На почте я наклеивала марки, лизала их языком. У дверей звонил по телефону-автомату мужчина, который каждый день ходил за мной по пятам. У него была белая тряпичная сумка и собака, на поводке. Сумка не тяжелая, хотя что-то в ней лежало. Он носил ее с собой, так как не знал, куда я направлю свои стопы.
А я для начала пошла в магазин. Тот мужчина встал в очередь чуть позже, пришлось сперва собаку привязать. За мной заняли еще четыре женщины, потом он. Когда я вышла из магазина, он со своей собакой опять двинулся следом. Сумка его явно не стала тяжелее.

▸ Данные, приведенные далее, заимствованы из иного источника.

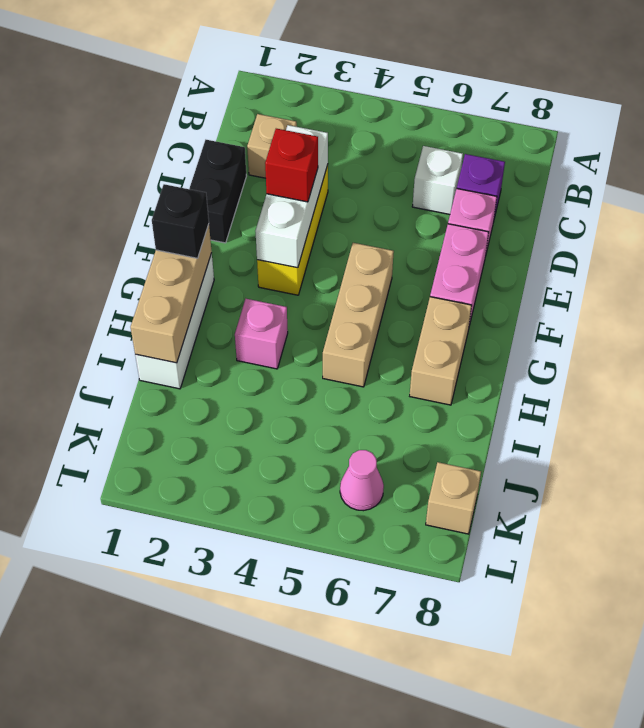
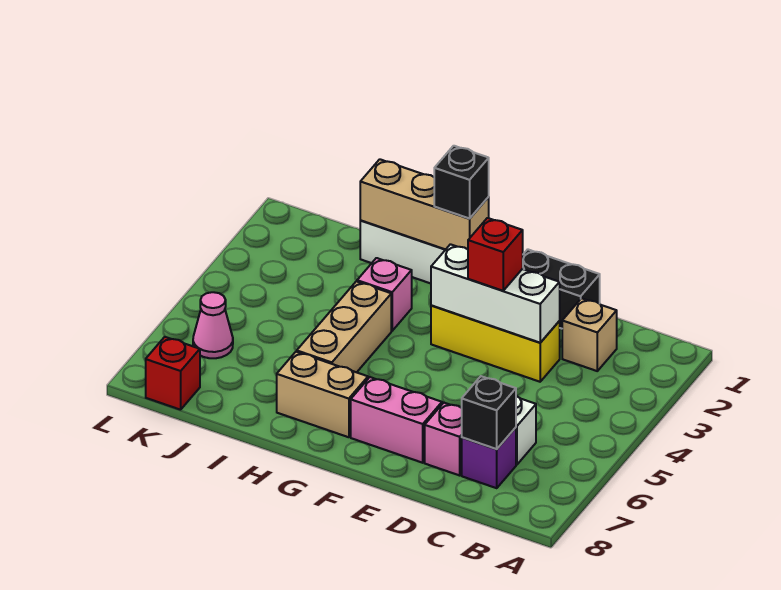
none -> black brick C7 level 2
tan brick F5:H5 level 1 -> tan brick H4:H6 level 1
tan brick K8 level 1 -> red brick K8 level 1

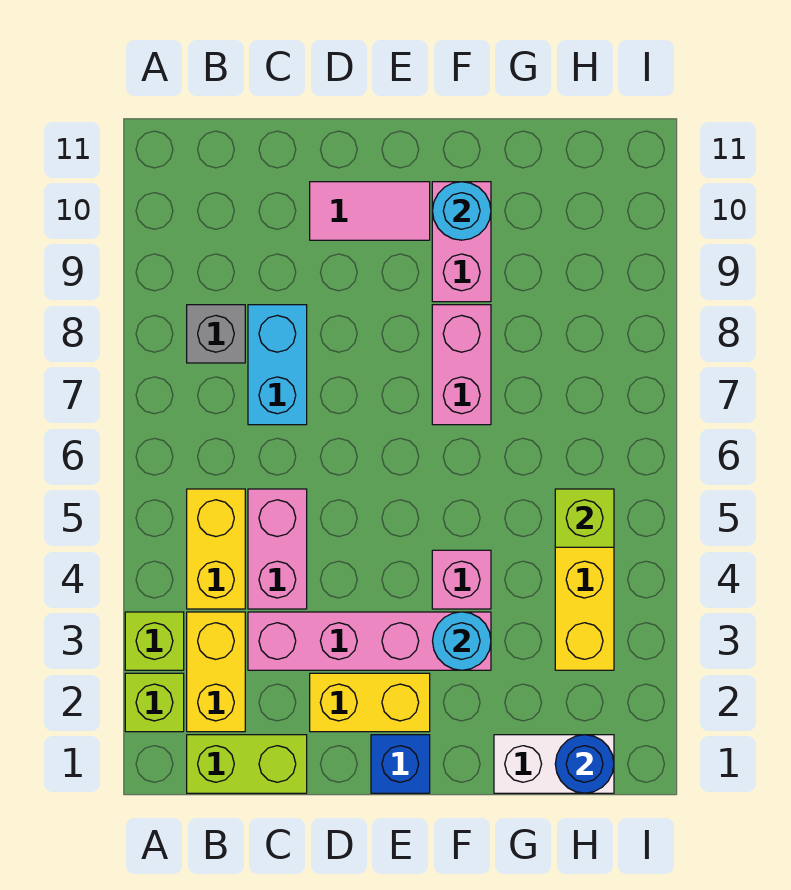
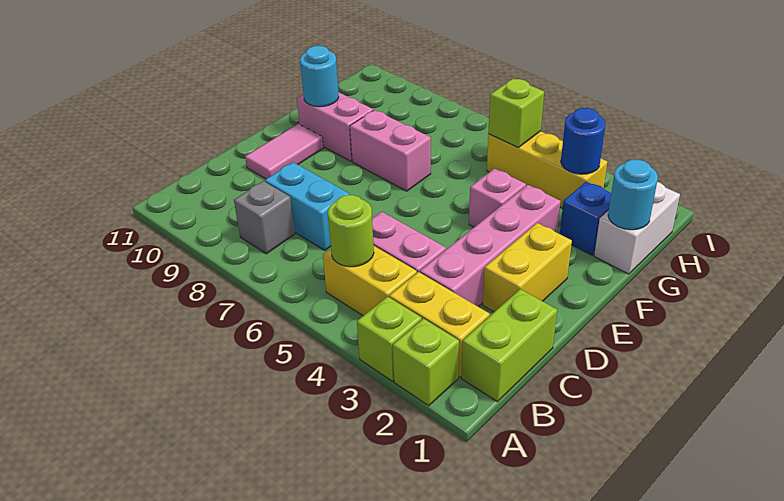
none -> lime round brick B5 level 2
blue brick E1 level 1 -> blue brick G2 level 1
cyan round brick F3 level 2 -> cyan round brick G1 level 2
blue round brick H1 level 2 -> blue round brick H3 level 2

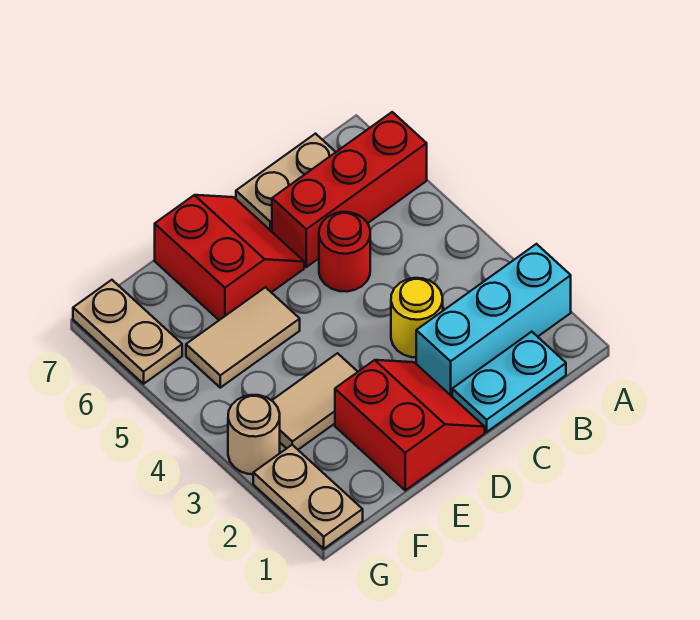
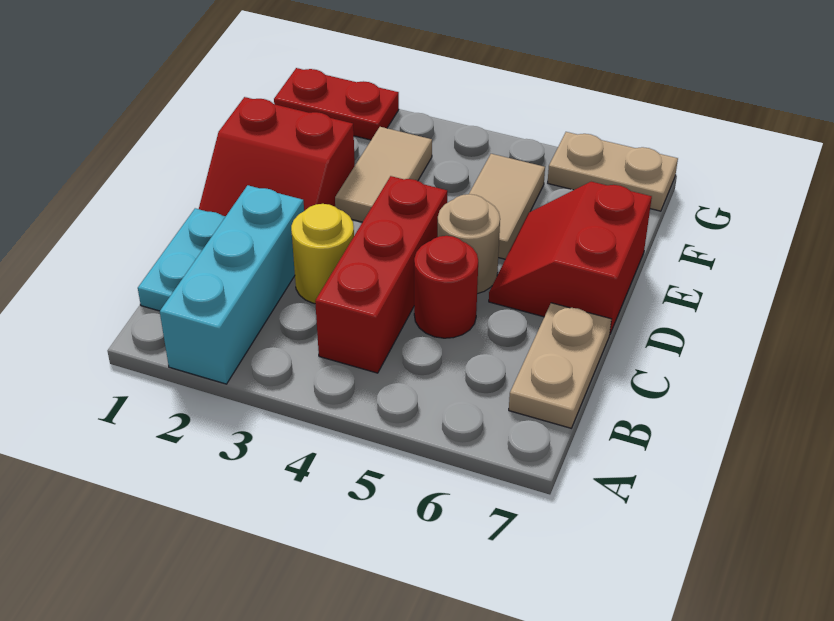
red brick A6:C6 level 1 -> red brick B4:D4 level 1
red slope D6:E7 level 1 top E -> red slope D6:E7 level 1 top 7
tan plate G1:G2 level 1 -> red plate G1:G2 level 1
tan round brick G3 level 1 -> tan round brick D5 level 1

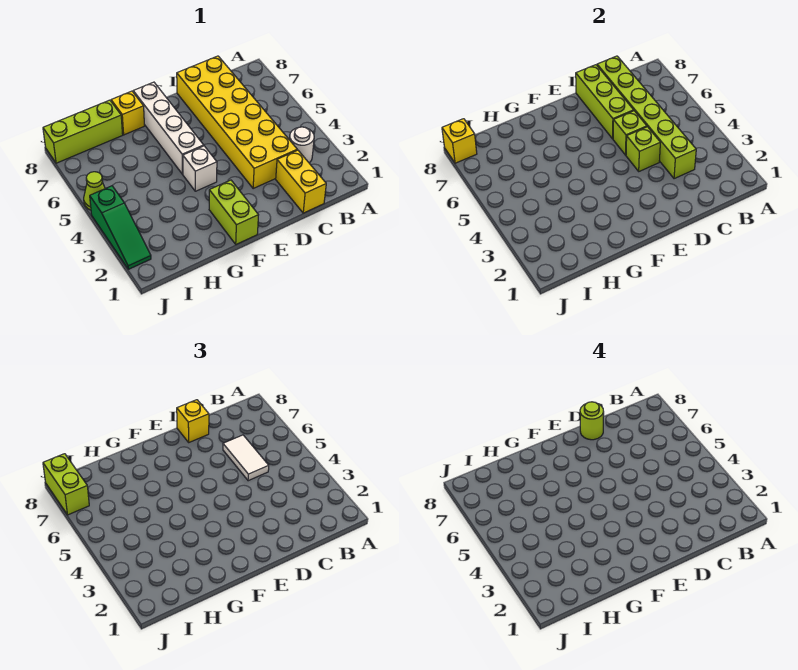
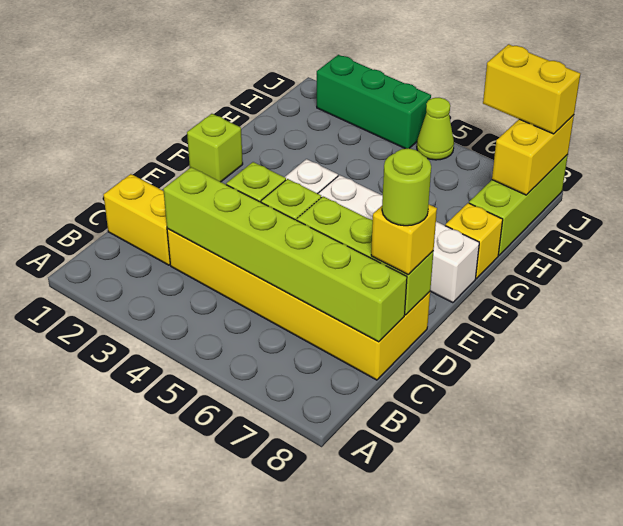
white round brick B3 level 1 -> none
white tile C5:C6 level 3 -> none
lime brick F1:F2 level 1 -> lime brick F1 level 1
green slope J2:J4 level 1 top 4 -> green brick J2:J4 level 1
lime brick J7:J8 level 3 -> yellow brick J7:J8 level 3
yellow brick J8 level 2 -> yellow brick I8:J8 level 2

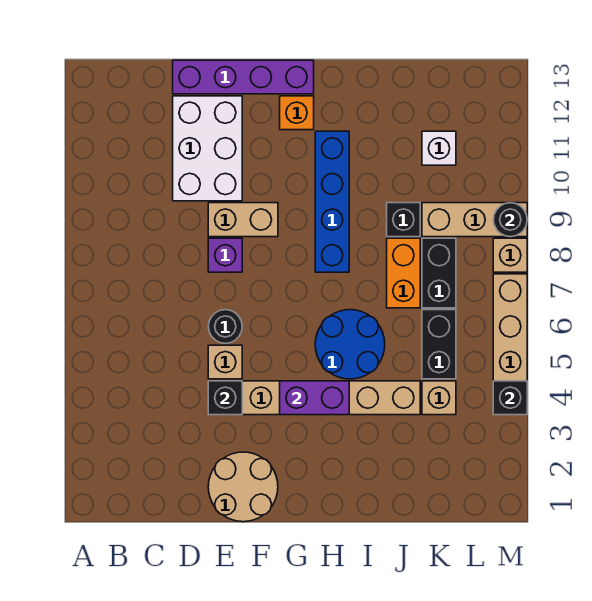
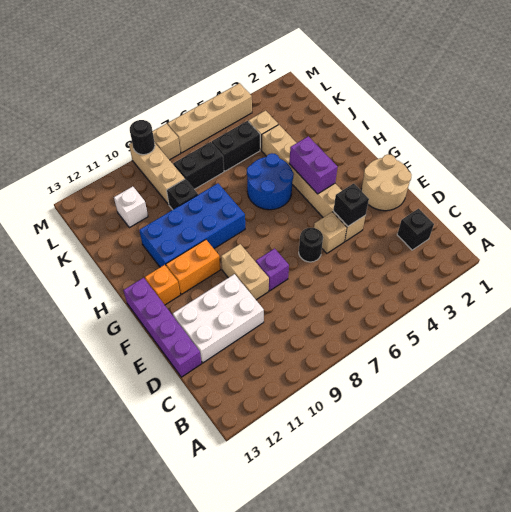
blue brick H8:H11 level 1 -> blue brick H8:I11 level 1
orange brick J7:J8 level 1 -> orange brick G10:G11 level 1
black brick M4 level 2 -> black brick C2 level 1

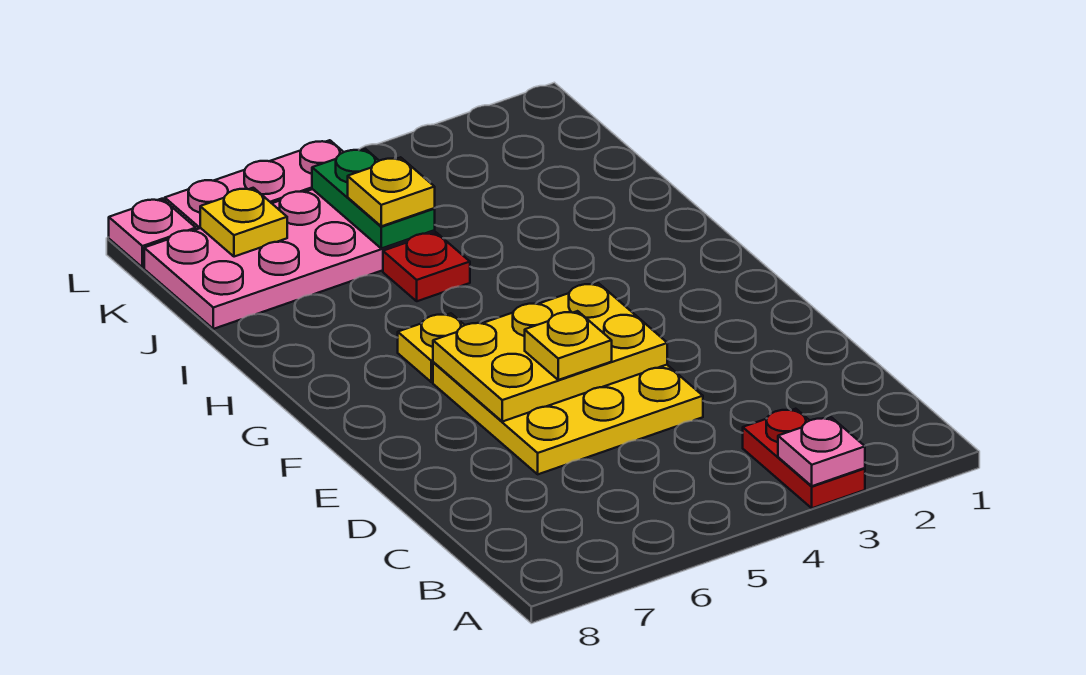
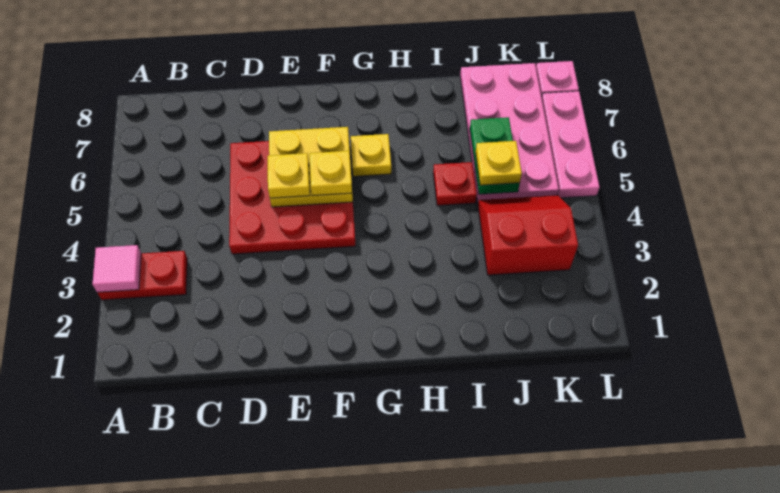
pink plate A3 level 2 -> pink tile A3 level 2
yellow plate D4:F6 level 1 -> red plate D4:F6 level 1
yellow plate E4:F6 level 2 -> yellow plate E5:F6 level 2
none -> red slope J3:K4 level 1 top 3
green plate J5:K5 level 2 -> green plate J5:J6 level 2
yellow plate K7 level 2 -> yellow plate F5 level 3

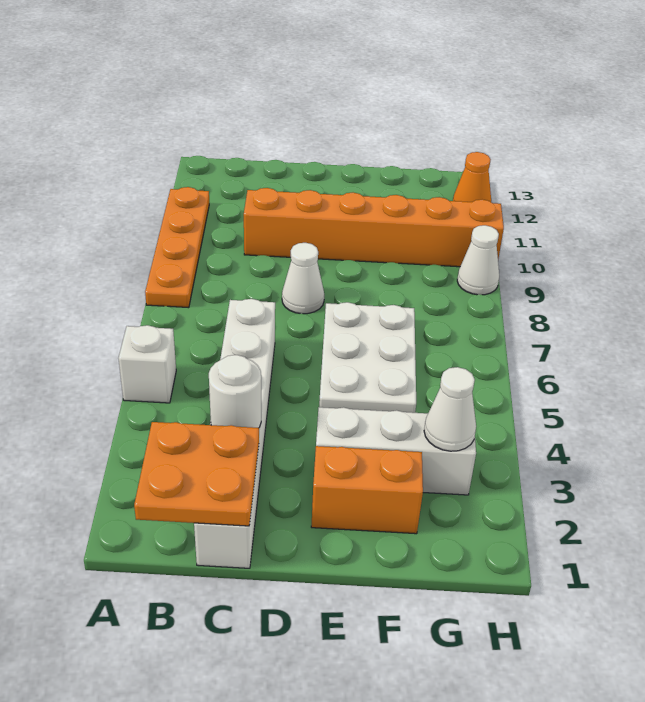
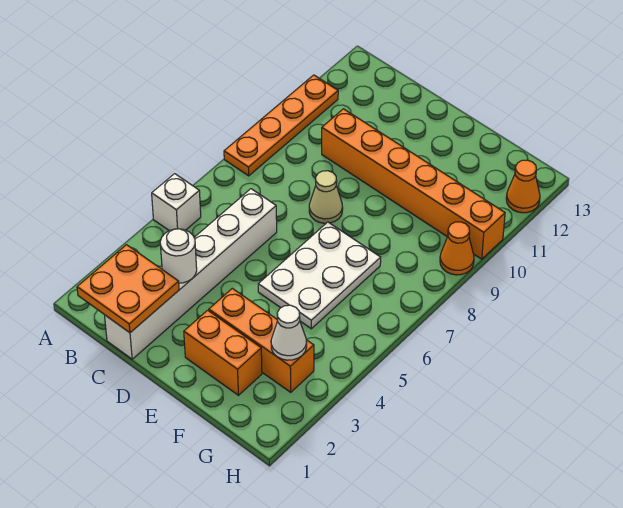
white cone D8 level 1 -> tan cone D8 level 1
white brick E3:G3 level 1 -> orange brick E3:G3 level 1
white cone H9 level 1 -> orange cone H9 level 1

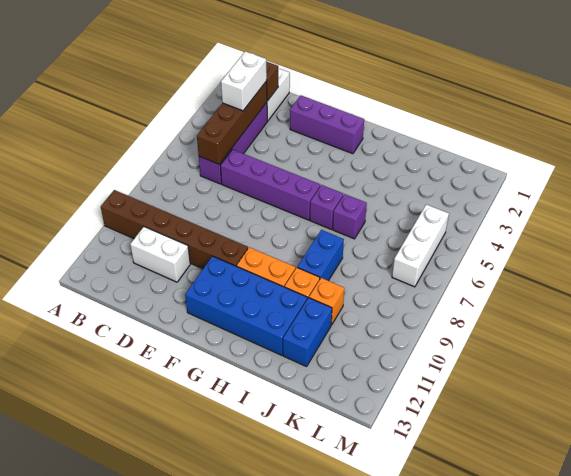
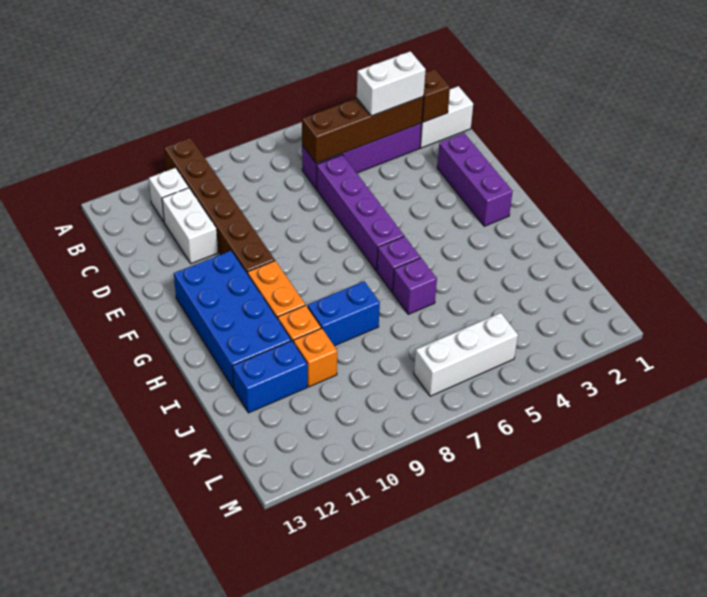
none -> white brick B11 level 1

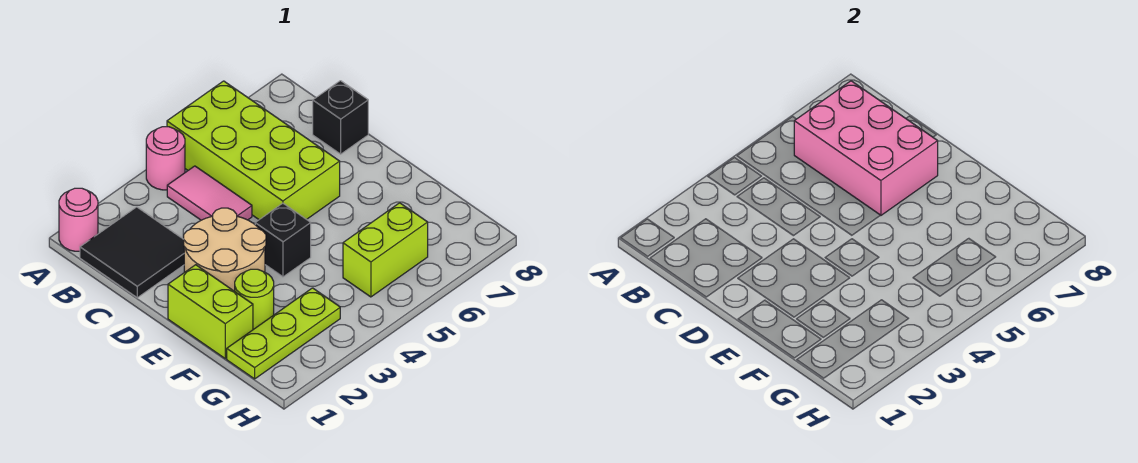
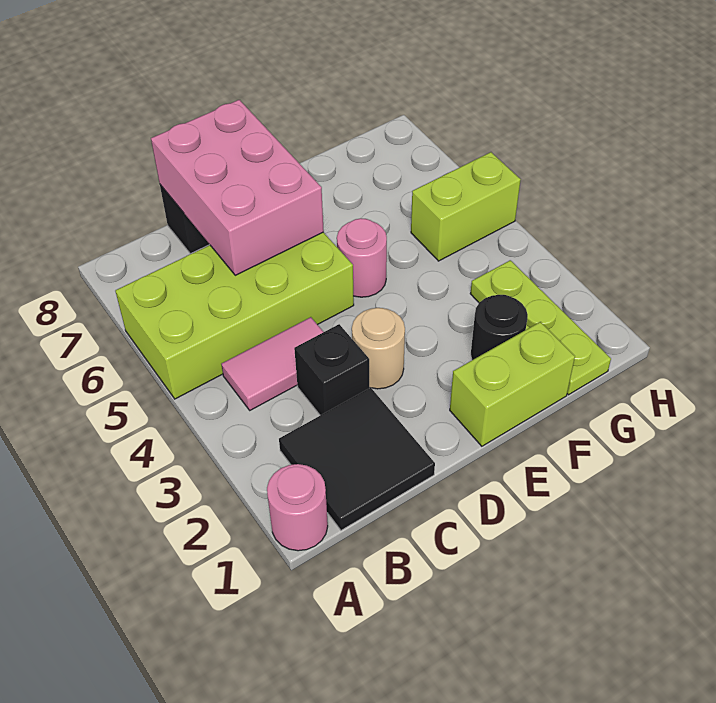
pink round brick A4 level 1 -> pink round brick E5 level 1
pink brick B6:D7 level 2 -> pink brick C6:D8 level 2
tan round brick D2:E3 level 1 -> tan round brick D3 level 1
black brick E4 level 1 -> black brick C3 level 1
lime round brick F2 level 1 -> black round brick F2 level 1
lime brick G5:G6 level 1 -> lime brick G5:H5 level 1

Разговаривая по телефону, он держал трубку в той же руке, что и собачий поводок. А сумку — в другой. Он говорил по телефону и наблюдал за тем, как я мучаюсь с марками. Все-таки я их налепила, хотя уголки так и остались сухими. На глазах у этого типа бросила письма в ящик, как будто там, в ящике, они для него недосягаемы.